Closing schools during the pandemic “has impacted the workforce more than anything I’ve ever seen,” she said. Working from home, unemployment, childcare and increasing mental health issues and their impact on business mean Moore and other chamber directors must help clients and communities figure out how to “navigate these new waters.”

“My role as a leader in the community is to partner, to collaborate, be a point of information, make sure all of our partners in the community are on the same page,” Moore said, “to really make sure those lines of communication with all of us stay open. Communication is happening and that is something that is very positive. We are a resilient community. We’re going to shop locally, we’re going to promote locally, we’re going to help locally.”

On a more personal level, “I rely on my faith a lot,” Moore said. “There’s always a light at the end of the tunnel and tomorrow’s going to be a better day.”

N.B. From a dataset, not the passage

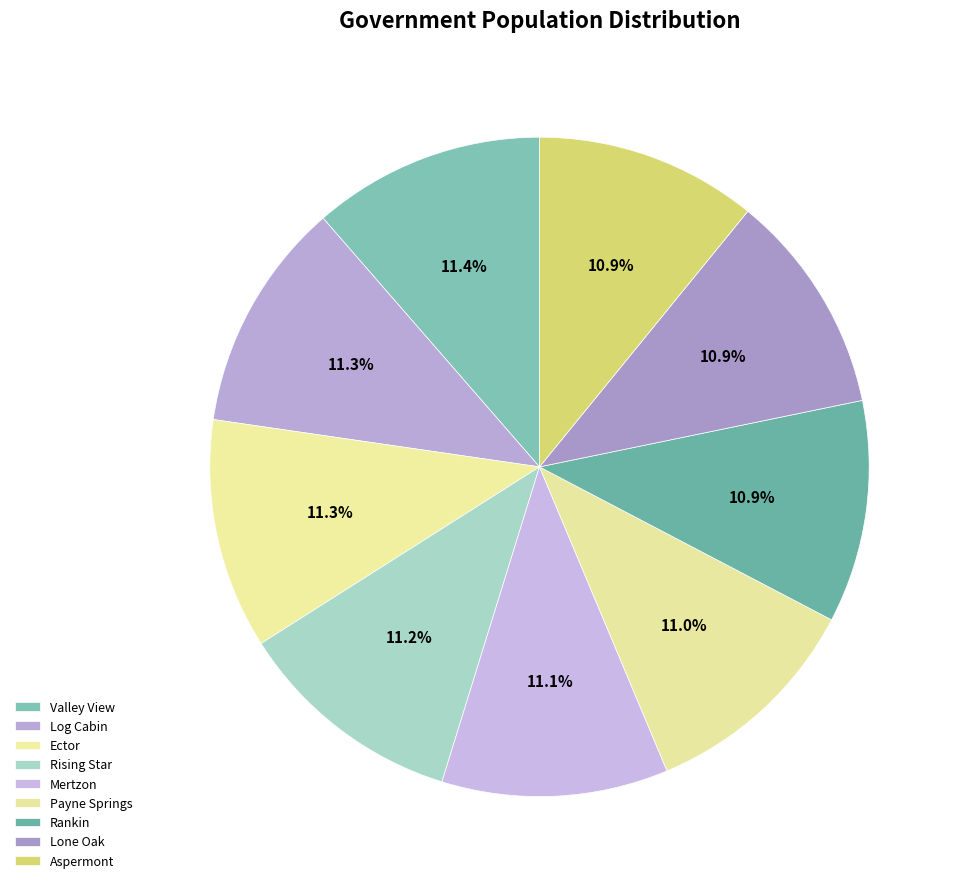

How many segments does this pie chart have?

9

Moore said the isolation she has experienced from working from home the pandemic has meant revisiting the grief of losing her beloved husband, Bill, who died suddenly in 2018. And, like many others, Moore said she is also grieving the loss of “a normalcy, a way of life. Businesses will never be the same,” she said. “I talk to a lot of business owners,” she said, and many are both sad and angry.

“I try to calm the anger down,” Moore said. “We may not agree, but we can be kind, be nice to each other, respect the journey each of us is on. It’s a process. Eventually, we’re going to find a new normalcy. We’re taking it a day at a time.”

Moore is a member of the Las Cruces Opens Council for COVID19 Recovery, vice chair of the Las Cruces Economic Recovery Council, chair of the Bridge of Southern New Mexico board and a member of the New Mexico State Workforce Board. She received the 2019 Governor’s Distinguished Public Servant Award and the 2018 Small Business Administration New Mexico Legacy Award.

A native of Claremore, Oklahoma, Moore has lived in New Mexico since 1984. She has more than 30 years’ experience with chambers of commerce. Moore has a blended family of six children, 14 grandchildren, 14 great-grandchildren and nine great-great grandchildren.